> Collected data
● ● ● ●

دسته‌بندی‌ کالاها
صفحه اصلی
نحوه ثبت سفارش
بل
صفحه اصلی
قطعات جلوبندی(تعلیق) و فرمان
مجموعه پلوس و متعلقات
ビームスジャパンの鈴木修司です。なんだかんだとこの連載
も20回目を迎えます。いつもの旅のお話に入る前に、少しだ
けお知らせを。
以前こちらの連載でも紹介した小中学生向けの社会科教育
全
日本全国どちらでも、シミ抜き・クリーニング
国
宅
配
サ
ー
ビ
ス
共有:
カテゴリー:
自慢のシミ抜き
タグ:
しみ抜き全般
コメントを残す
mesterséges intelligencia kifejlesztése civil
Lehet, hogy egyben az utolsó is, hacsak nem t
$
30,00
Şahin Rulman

● ● ● ●

> Task requirements
Retype all of the records so that every line matches the original exactly.

> Task response
دسته‌بندی‌ کالاها
صفحه اصلی
نحوه ثبت سفارش
بل
صفحه اصلی
قطعات جلوبندی(تعلیق) و فرمان
مجموعه پلوس و متعلقات
ビームスジャパンの鈴木修司です。なんだかんだとこの連載
も20回目を迎えます。いつもの旅のお話に入る前に、少しだ
けお知らせを。
以前こちらの連載でも紹介した小中学生向けの社会科教育
全
日本全国どちらでも、シミ抜き・クリーニング
国
宅
配
サ
ー
ビ
ス
共有:
カテゴリー:
自慢のシミ抜き
タグ:
しみ抜き全般
コメントを残す
mesterséges intelligencia kifejlesztése civil
Lehet, hogy egyben az utolsó is, hacsak nem t
$
30,00
Şahin Rulman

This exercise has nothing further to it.